## [What you have to do]
Using the listing below, print exactly everything from the line with "Wholesale prices" down to the line with "Pave Set Evil Eye", both included, and nothing more.

BEGIN

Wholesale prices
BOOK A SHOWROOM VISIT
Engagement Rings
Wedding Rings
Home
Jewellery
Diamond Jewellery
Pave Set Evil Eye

END
BEGIN

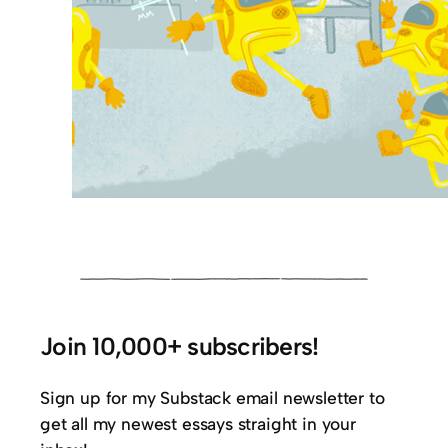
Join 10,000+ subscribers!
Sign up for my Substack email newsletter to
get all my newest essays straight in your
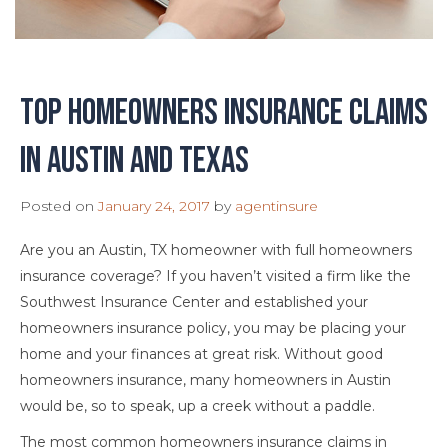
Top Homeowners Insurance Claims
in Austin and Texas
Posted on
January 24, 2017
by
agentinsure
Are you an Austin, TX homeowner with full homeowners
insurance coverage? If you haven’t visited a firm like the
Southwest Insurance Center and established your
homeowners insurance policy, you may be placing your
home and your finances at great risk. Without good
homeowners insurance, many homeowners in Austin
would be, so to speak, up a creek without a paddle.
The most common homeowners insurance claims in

END

## [Exercise answer]
Wholesale prices
BOOK A SHOWROOM VISIT
Engagement Rings
Wedding Rings
Home
Jewellery
Diamond Jewellery
Pave Set Evil Eye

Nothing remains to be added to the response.